As of Tuesday, Mozilla (creator of the Firefox browser) has announced that it’s changing the whole browser game. Although, the downside is that it won’t run on your computer in the traditional way. Instead, they will be introducing us to the future, which might include us interacting with computers using goofy headwear.
Internet tech giants like Google and Facebook are trying up their game in the emerging industry.
Collectively, they’ve spent an incredible amount of money just to create a range of headsets and technology that will enhance the experience of all computer users. Many enthusiasts have been wondering why VR has not yet taken off, but we’re assuming that it’s just too pricey for people to afford right now.
However, the most compelling argument against virtual reality is its lack of compelling content. “The biggest issue holding VR back is the games or lack thereof,” CNET’s Dan Ackerman wrote this week. “The vast majority are simple low-budget indie projects that range from pure dreck to forgettable filler, with just a handful of gems along the way.”
The VR web to the rescue?
Mozilla thinks its new Firefox Reality browser can help bring the VR idea to life and start to encourage people to use it more. However, Mozilla helped a VR technology called WebVR and let web developers build content with the help of A-frame project that will only be used on a VR device.
“WebVR content continues to grow, though is limited by the general lack of headset use outside the VR gaming community,” said Sean White, Mozilla’s chief research, and development officer. Mozilla likes the Within site to explore WebVR sites, but it’s working on its own, too, including “a social platform for 3D content experiences on the web,” he said.
Mozilla believes that WebVR will prevent teenagers from playing heavy shoot-em-up games, which is a great start to preventing future violence.

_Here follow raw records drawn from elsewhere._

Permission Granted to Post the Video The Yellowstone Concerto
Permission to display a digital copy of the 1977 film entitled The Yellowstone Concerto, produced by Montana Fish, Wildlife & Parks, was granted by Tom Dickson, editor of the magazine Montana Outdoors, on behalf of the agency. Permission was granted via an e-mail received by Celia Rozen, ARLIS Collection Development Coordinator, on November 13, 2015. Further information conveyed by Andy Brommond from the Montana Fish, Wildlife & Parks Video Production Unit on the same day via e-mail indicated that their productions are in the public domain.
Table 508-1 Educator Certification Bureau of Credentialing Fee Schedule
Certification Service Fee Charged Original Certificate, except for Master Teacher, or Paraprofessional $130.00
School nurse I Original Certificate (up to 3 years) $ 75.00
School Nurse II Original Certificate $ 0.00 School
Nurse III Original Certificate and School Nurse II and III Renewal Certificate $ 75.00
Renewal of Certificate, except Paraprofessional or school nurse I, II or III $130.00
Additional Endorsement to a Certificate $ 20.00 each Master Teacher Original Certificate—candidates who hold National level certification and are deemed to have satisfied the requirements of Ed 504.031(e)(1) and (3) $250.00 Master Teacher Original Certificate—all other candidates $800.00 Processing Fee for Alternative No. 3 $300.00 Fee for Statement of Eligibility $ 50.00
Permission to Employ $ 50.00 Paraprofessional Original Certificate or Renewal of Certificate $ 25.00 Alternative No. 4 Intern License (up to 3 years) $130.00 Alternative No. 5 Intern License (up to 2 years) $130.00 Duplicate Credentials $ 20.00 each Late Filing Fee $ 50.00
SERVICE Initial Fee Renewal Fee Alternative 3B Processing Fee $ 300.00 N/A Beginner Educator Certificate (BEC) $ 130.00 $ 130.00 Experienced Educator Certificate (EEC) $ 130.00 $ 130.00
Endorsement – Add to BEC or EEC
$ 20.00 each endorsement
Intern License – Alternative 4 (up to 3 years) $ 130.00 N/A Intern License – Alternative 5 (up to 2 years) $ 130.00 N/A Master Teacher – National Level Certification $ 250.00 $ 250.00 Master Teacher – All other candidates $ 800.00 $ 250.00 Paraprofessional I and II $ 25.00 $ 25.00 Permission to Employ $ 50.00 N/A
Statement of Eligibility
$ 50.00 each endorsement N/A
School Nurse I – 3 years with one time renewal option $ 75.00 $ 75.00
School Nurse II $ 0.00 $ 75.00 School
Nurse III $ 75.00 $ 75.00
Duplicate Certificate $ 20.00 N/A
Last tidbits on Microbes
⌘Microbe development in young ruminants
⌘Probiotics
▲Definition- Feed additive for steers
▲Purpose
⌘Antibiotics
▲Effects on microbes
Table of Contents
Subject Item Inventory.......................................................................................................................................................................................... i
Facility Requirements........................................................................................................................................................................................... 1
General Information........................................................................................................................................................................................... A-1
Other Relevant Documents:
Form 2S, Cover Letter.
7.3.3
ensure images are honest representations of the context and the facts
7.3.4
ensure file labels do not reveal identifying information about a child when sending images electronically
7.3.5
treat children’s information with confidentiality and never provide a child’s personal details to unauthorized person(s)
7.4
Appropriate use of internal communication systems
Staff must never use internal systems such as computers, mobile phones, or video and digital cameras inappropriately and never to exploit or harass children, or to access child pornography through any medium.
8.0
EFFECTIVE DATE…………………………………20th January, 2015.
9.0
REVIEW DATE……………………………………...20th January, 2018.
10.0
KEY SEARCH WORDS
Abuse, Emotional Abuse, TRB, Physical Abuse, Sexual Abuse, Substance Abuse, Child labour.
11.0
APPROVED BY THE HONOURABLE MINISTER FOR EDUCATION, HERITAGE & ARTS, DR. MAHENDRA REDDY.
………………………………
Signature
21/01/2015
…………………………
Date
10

“Walking among the dinosaurs at a virtual natural history museum is a good example, as is e-commerce like walking through your dream kitchen,” White said. “Social games and online meetings are also a natural fit.”
For now, though, it sounds like it will simply be like browsing the web with an ordinary browser – except that the screen is hovering in a 3D world and you’re in control of the virtual pointer.
Not all VR devices supported
Here’s the downside: not all devices will support this feature, which means it is only designed to work with headsets. They will be offering a “Preview” version of the software Tuesday, but there won’t be any support on Oculus’s Facebook yet.
Although Mozilla promises that the new Firefox Reality will be faster than the PC browser launched in November. This time it will be competing with browsers that are used with the VR headsets: For example, Google’s Chrome browser that supports Google Daydream devices.
It’s still not clear enough if VR will be a big deal. Although, it’s mentioned that in the 1990s, a technology called VRML — short for Virtual Reality Markup Language and pronounced “vermal” — was supposed to democratize that decade’s VR technology. VRML didn’t pan out, but the goal is to make Virtual Reality today the backwater of VRML, not the big thing.